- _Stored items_

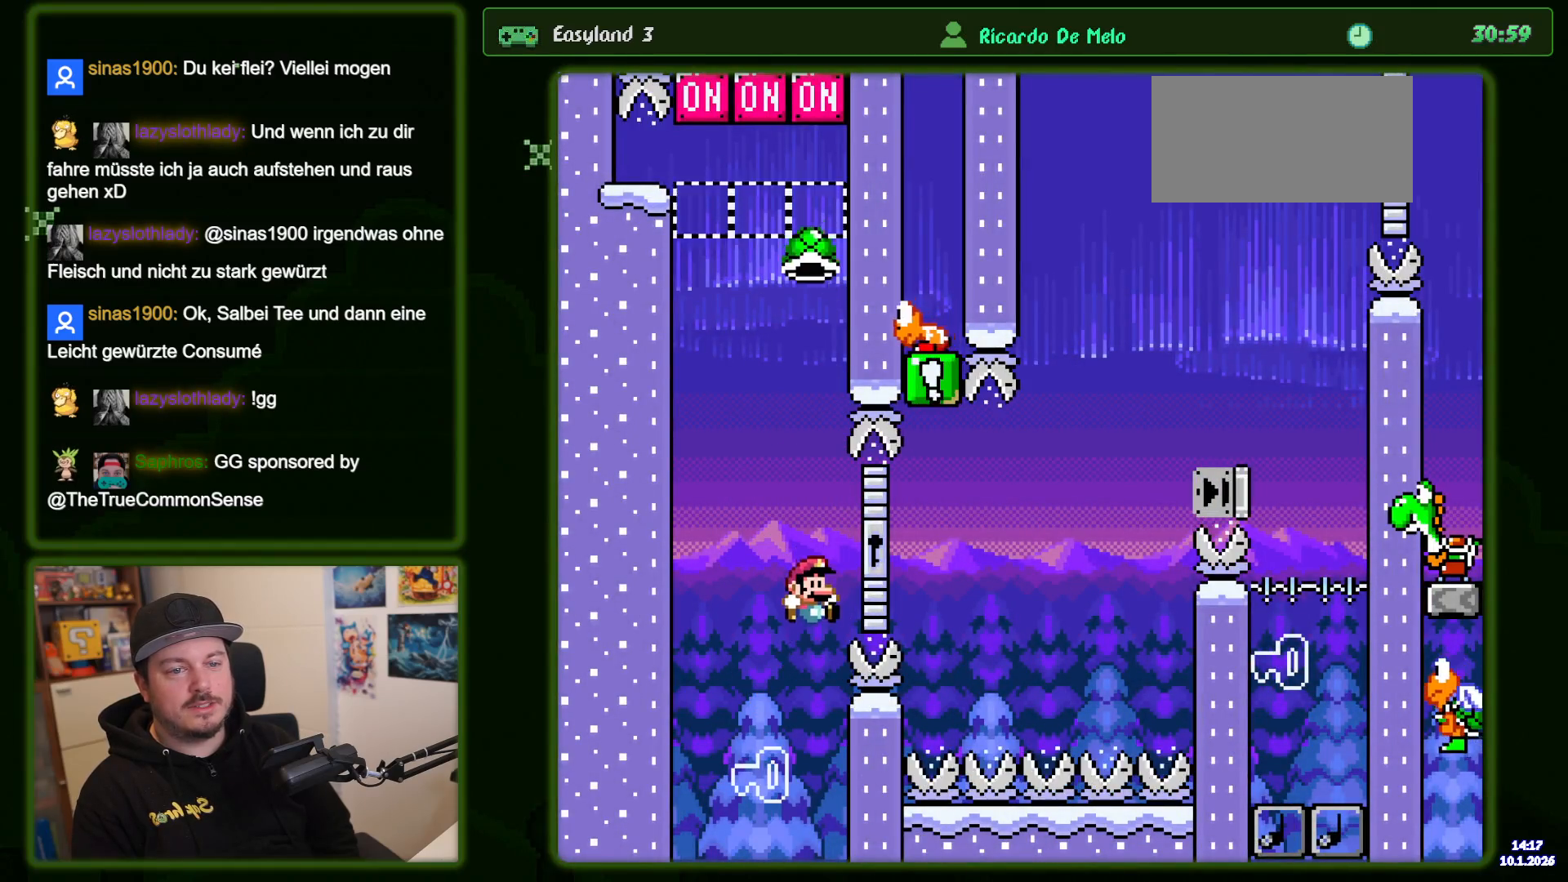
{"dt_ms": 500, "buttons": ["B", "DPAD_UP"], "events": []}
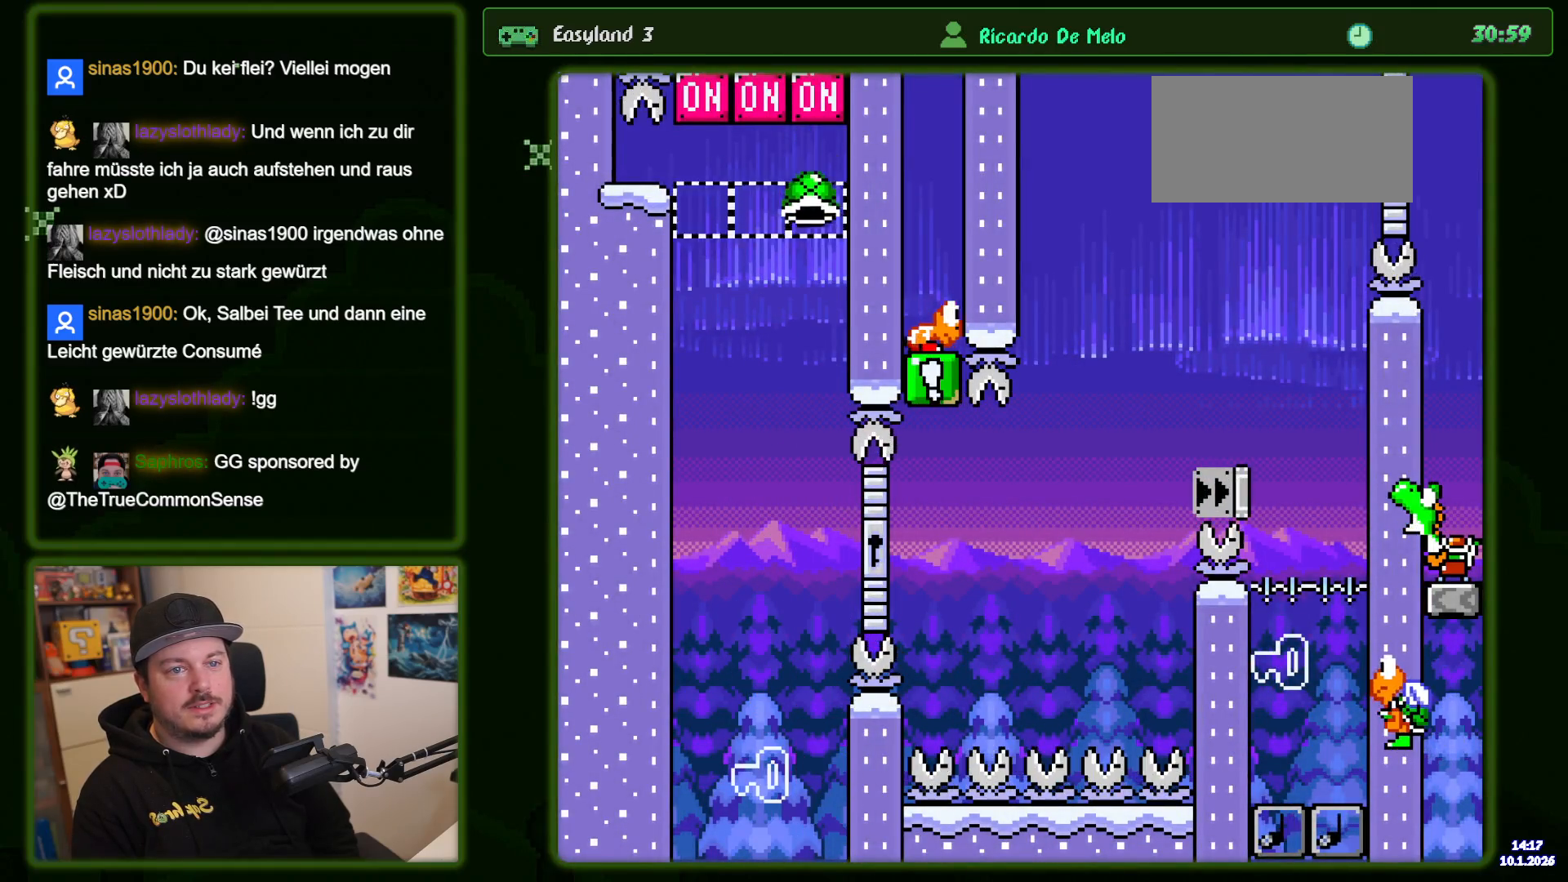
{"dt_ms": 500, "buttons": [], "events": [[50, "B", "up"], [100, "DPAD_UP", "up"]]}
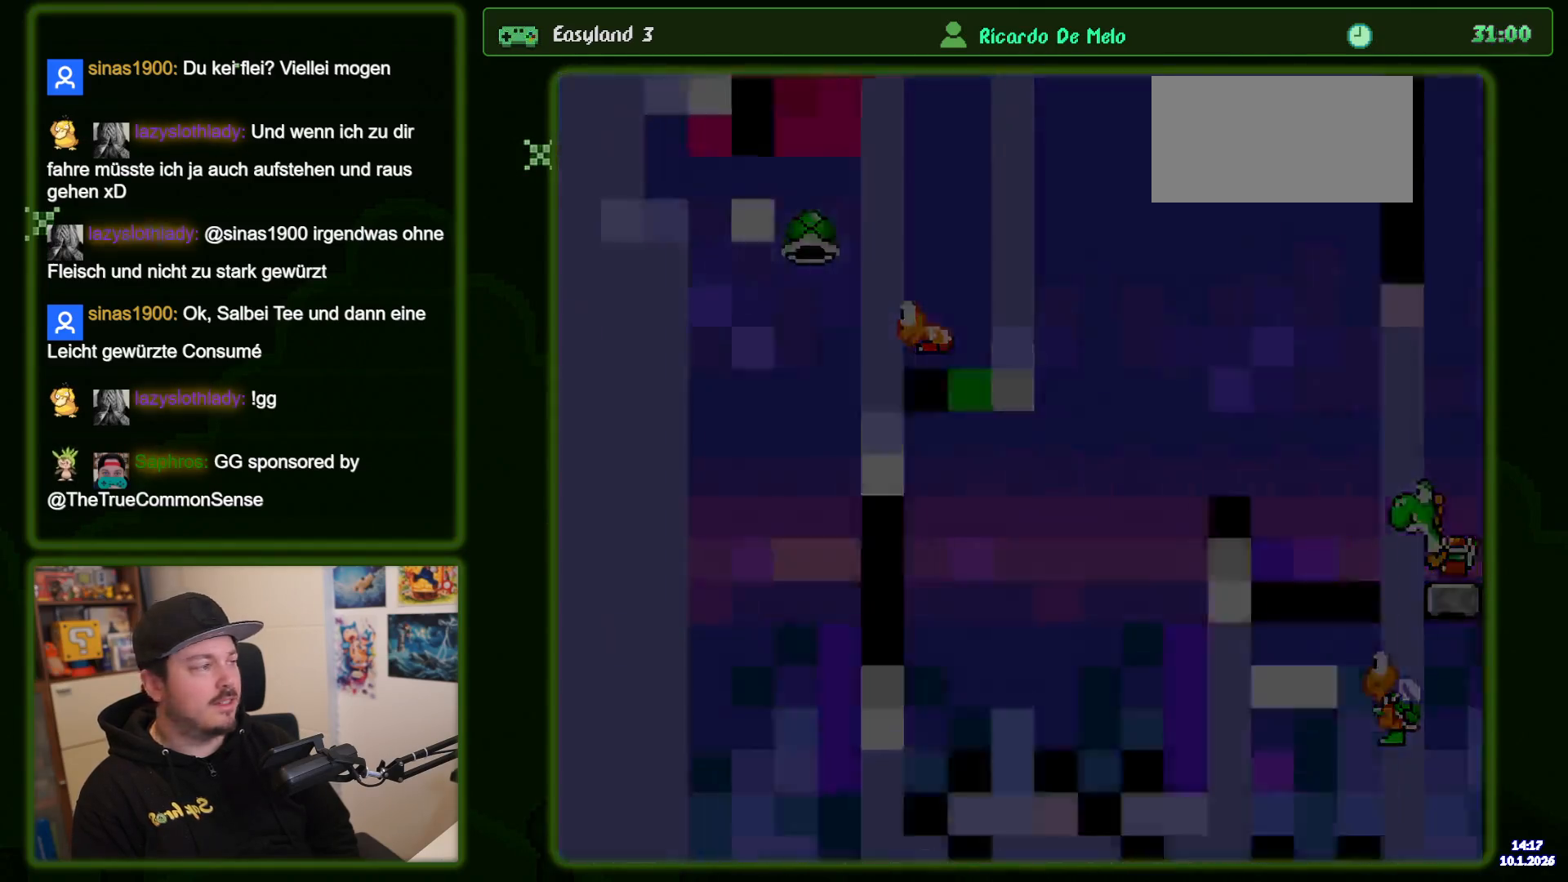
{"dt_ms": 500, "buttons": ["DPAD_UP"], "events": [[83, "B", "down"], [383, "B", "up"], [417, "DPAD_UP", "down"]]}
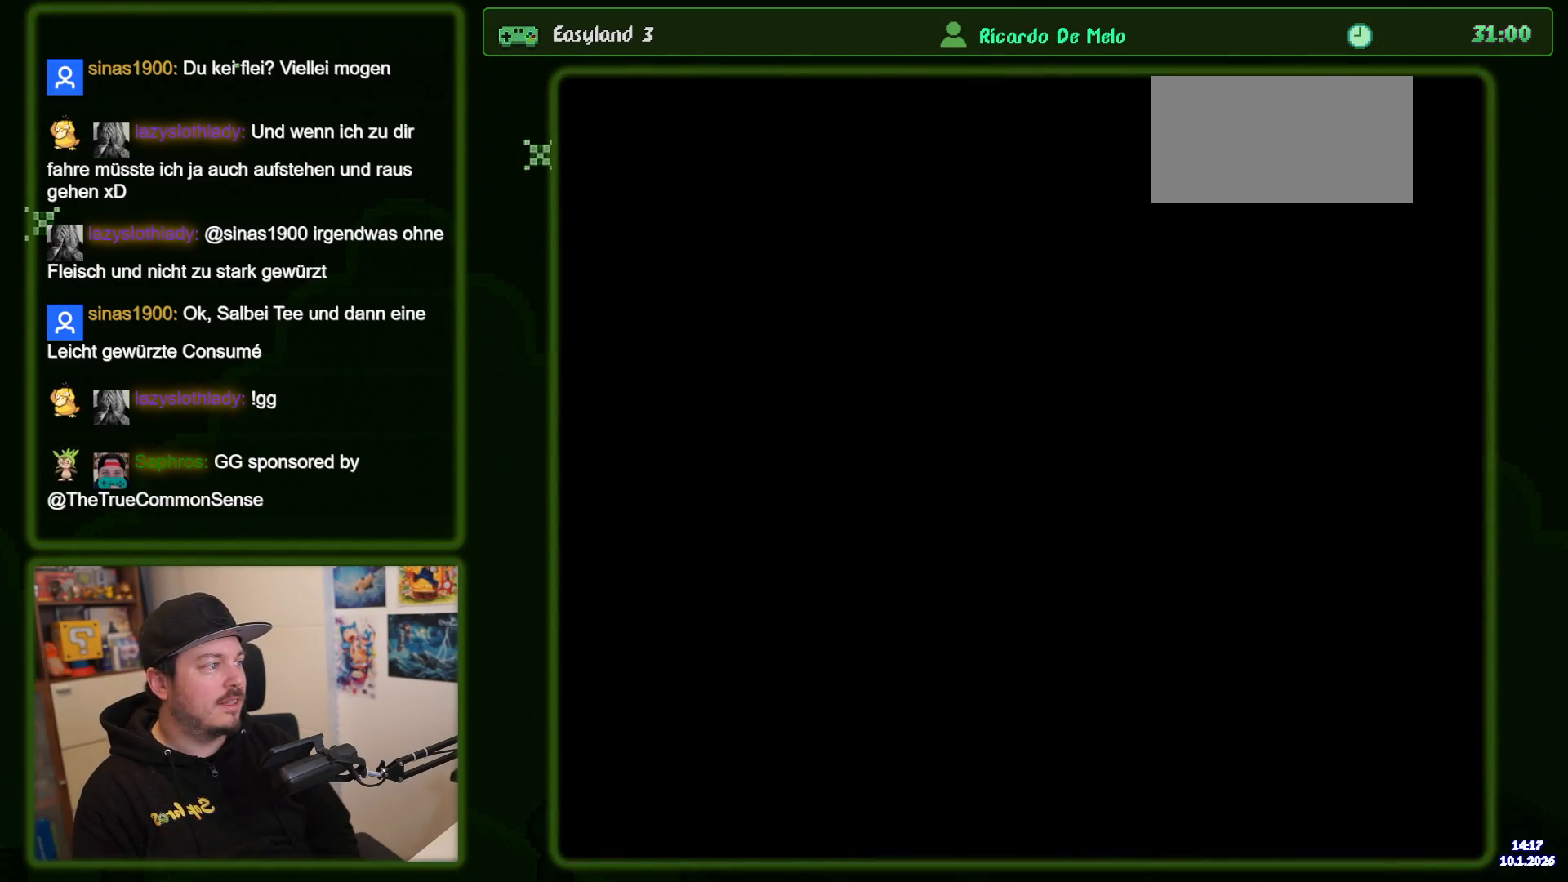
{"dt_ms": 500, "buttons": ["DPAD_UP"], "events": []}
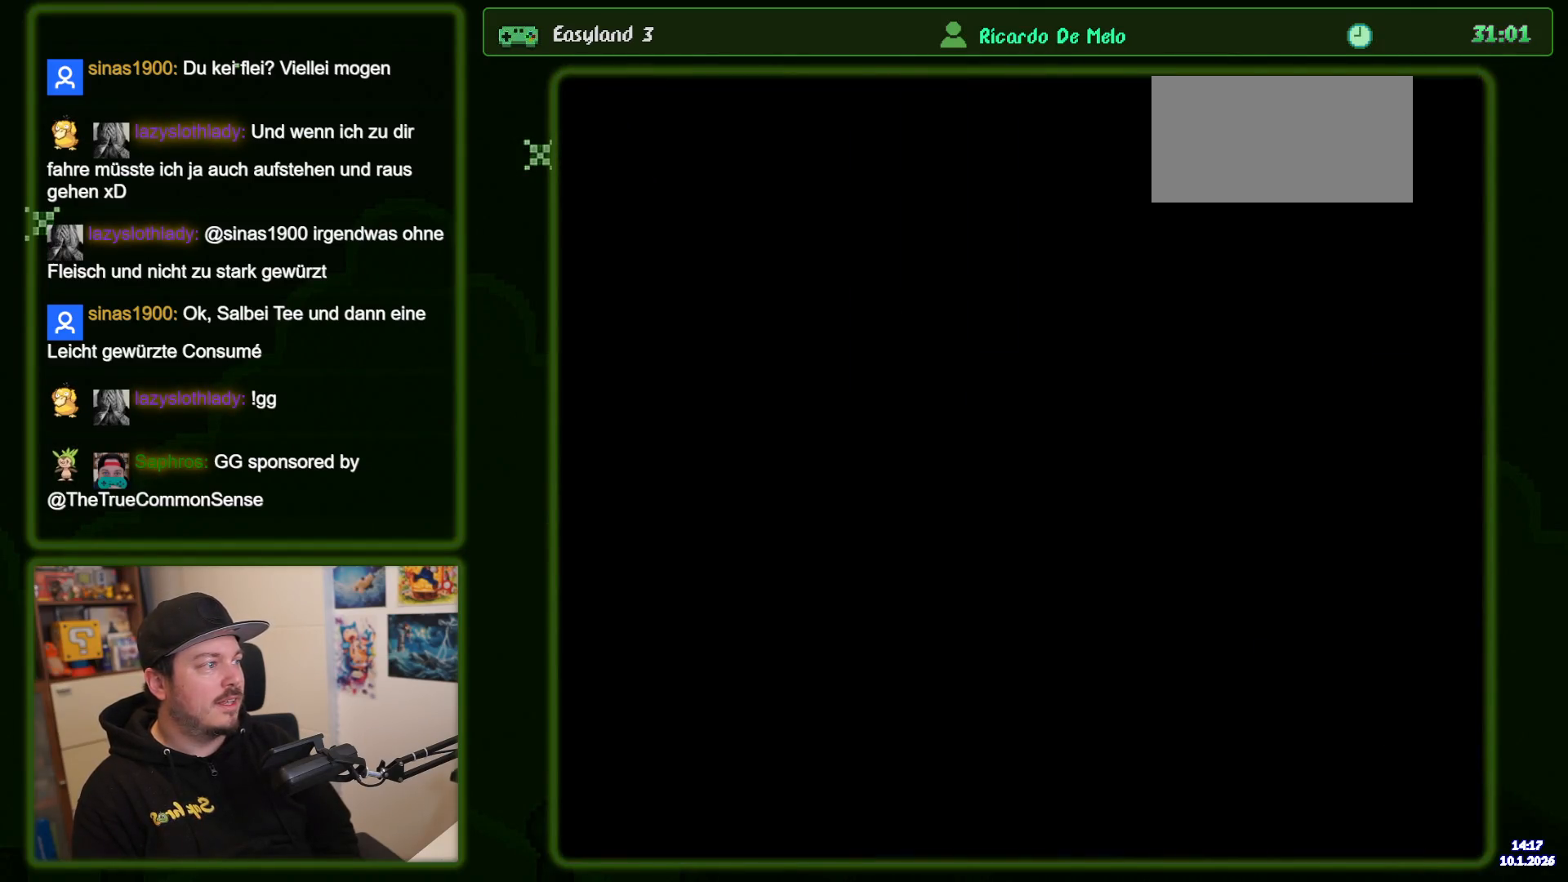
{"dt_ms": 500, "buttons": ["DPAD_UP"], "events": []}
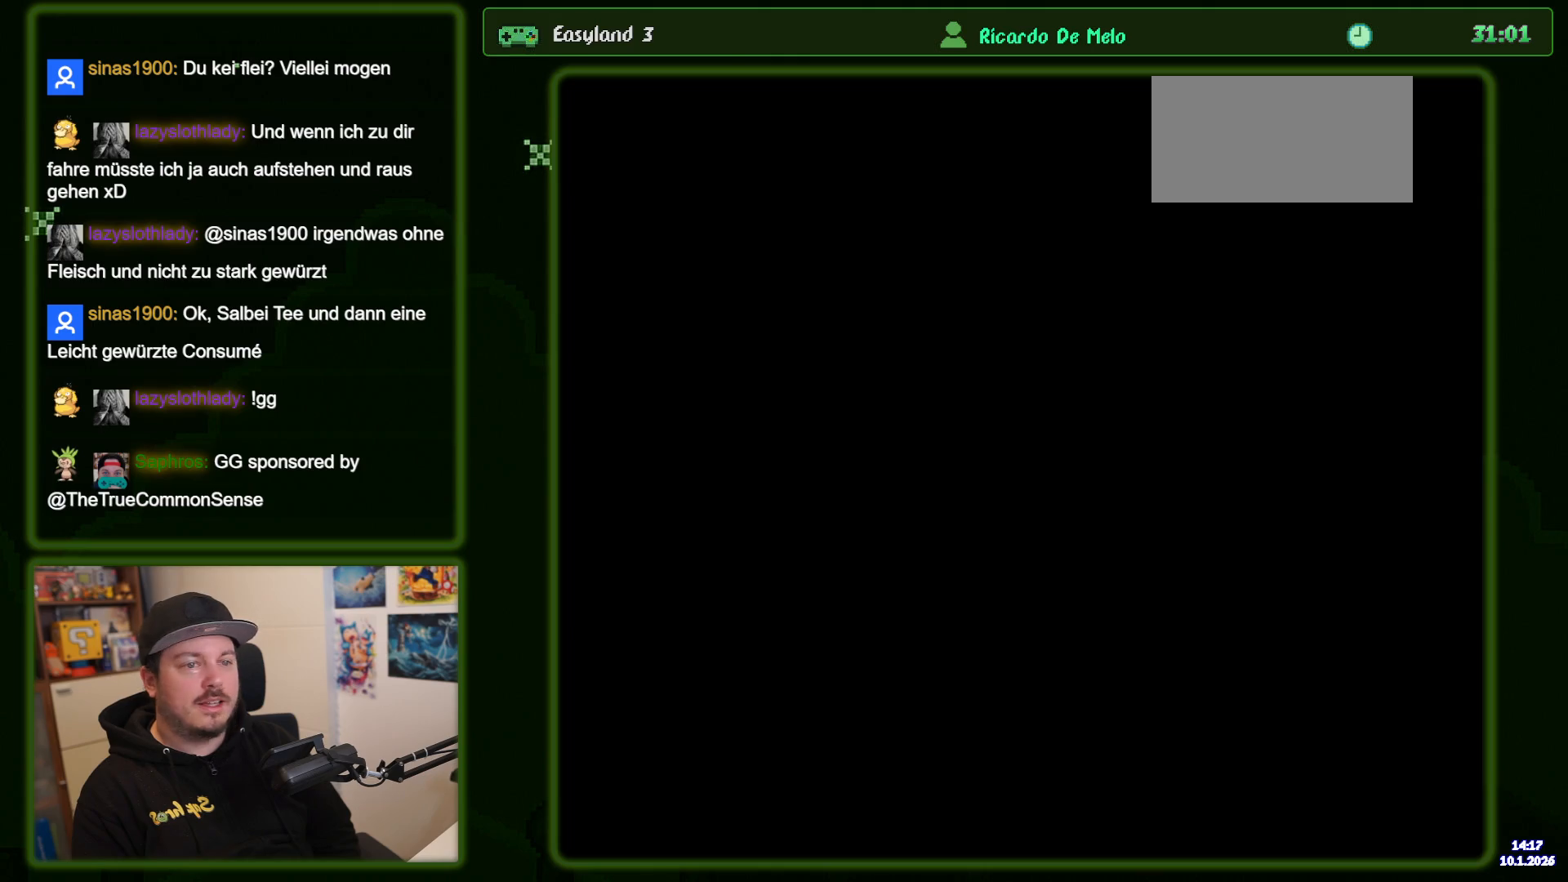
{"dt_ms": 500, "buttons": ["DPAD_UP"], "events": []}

- _Exercise requirements_
Only the pictures are to be left out; write out all the other data exactly.

- _Problem solution_
{"dt_ms": 500, "buttons": ["B", "DPAD_UP"], "events": []}
{"dt_ms": 500, "buttons": [], "events": [[50, "B", "up"], [100, "DPAD_UP", "up"]]}
{"dt_ms": 500, "buttons": ["DPAD_UP"], "events": [[83, "B", "down"], [383, "B", "up"], [417, "DPAD_UP", "down"]]}
{"dt_ms": 500, "buttons": ["DPAD_UP"], "events": []}
{"dt_ms": 500, "buttons": ["DPAD_UP"], "events": []}
{"dt_ms": 500, "buttons": ["DPAD_UP"], "events": []}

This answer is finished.